*THE PROBLEM*:
Lay out the data as a Markdown table with the columns Row and Line, from the first line through the line containing "## 4.14.0 - 2022-03-10", and skip blank lines.

╭─ RECORDS PROVIDED

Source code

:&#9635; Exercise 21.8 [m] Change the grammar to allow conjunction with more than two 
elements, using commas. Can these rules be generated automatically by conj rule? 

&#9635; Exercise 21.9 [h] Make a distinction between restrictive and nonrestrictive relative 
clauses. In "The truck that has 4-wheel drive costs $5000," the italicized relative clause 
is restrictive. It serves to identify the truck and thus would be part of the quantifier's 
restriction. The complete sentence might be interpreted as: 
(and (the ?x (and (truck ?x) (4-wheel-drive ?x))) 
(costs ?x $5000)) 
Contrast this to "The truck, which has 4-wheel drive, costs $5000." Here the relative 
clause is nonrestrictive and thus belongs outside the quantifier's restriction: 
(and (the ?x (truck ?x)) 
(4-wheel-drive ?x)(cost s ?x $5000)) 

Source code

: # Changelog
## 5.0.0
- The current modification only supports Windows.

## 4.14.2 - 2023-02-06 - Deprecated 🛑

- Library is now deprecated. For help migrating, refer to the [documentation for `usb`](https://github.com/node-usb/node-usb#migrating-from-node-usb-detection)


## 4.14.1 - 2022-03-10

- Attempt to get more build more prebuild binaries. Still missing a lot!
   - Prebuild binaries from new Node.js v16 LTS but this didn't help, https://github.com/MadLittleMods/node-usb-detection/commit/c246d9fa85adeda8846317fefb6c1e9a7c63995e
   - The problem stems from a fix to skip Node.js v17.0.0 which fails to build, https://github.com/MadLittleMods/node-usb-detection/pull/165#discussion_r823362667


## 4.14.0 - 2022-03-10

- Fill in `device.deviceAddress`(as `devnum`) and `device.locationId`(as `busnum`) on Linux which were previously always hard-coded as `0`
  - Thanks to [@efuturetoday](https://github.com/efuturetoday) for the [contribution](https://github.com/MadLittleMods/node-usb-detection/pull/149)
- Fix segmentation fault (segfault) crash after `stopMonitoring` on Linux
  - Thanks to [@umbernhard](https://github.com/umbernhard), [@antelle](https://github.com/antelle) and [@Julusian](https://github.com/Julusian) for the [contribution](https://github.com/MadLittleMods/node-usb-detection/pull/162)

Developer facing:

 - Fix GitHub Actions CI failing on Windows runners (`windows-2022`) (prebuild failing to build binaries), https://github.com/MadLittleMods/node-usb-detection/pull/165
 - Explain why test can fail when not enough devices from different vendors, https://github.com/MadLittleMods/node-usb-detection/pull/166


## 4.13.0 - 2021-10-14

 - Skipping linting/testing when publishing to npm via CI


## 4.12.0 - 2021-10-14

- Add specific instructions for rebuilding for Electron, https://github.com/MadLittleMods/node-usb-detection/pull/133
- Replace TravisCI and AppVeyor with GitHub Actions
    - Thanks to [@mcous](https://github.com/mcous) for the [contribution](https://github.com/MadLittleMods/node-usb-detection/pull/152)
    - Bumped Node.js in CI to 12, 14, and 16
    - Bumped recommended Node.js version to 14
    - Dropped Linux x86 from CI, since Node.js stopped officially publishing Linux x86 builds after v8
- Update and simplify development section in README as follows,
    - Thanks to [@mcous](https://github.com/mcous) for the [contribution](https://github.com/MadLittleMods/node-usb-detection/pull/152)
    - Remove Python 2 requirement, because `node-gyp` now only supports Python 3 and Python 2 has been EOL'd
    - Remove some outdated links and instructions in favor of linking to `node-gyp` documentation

╰─

*RESPONSE*:
| Row | Line |
|---|---|
| 1 | Source code |
| 2 | :&#9635; Exercise 21.8 [m] Change the grammar to allow conjunction with more than two  |
| 3 | elements, using commas. Can these rules be generated automatically by conj rule?  |
| 4 | &#9635; Exercise 21.9 [h] Make a distinction between restrictive and nonrestrictive relative  |
| 5 | clauses. In "The truck that has 4-wheel drive costs $5000," the italicized relative clause  |
| 6 | is restrictive. It serves to identify the truck and thus would be part of the quantifier's  |
| 7 | restriction. The complete sentence might be interpreted as:  |
| 8 | (and (the ?x (and (truck ?x) (4-wheel-drive ?x)))  |
| 9 | (costs ?x $5000))  |
| 10 | Contrast this to "The truck, which has 4-wheel drive, costs $5000." Here the relative  |
| 11 | clause is nonrestrictive and thus belongs outside the quantifier's restriction:  |
| 12 | (and (the ?x (truck ?x))  |
| 13 | (4-wheel-drive ?x)(cost s ?x $5000))  |
| 14 | Source code |
| 15 | : # Changelog |
| 16 | ## 5.0.0 |
| 17 | - The current modification only supports Windows. |
| 18 | ## 4.14.2 - 2023-02-06 - Deprecated 🛑 |
| 19 | - Library is now deprecated. For help migrating, refer to the [documentation for `usb`](https://github.com/node-usb/node-usb#migrating-from-node-usb-detection) |
| 20 | ## 4.14.1 - 2022-03-10 |
| 21 | - Attempt to get more build more prebuild binaries. Still missing a lot! |
| 22 |    - Prebuild binaries from new Node.js v16 LTS but this didn't help, https://github.com/MadLittleMods/node-usb-detection/commit/c246d9fa85adeda8846317fefb6c1e9a7c63995e |
| 23 |    - The problem stems from a fix to skip Node.js v17.0.0 which fails to build, https://github.com/MadLittleMods/node-usb-detection/pull/165#discussion_r823362667 |
| 24 | ## 4.14.0 - 2022-03-10 |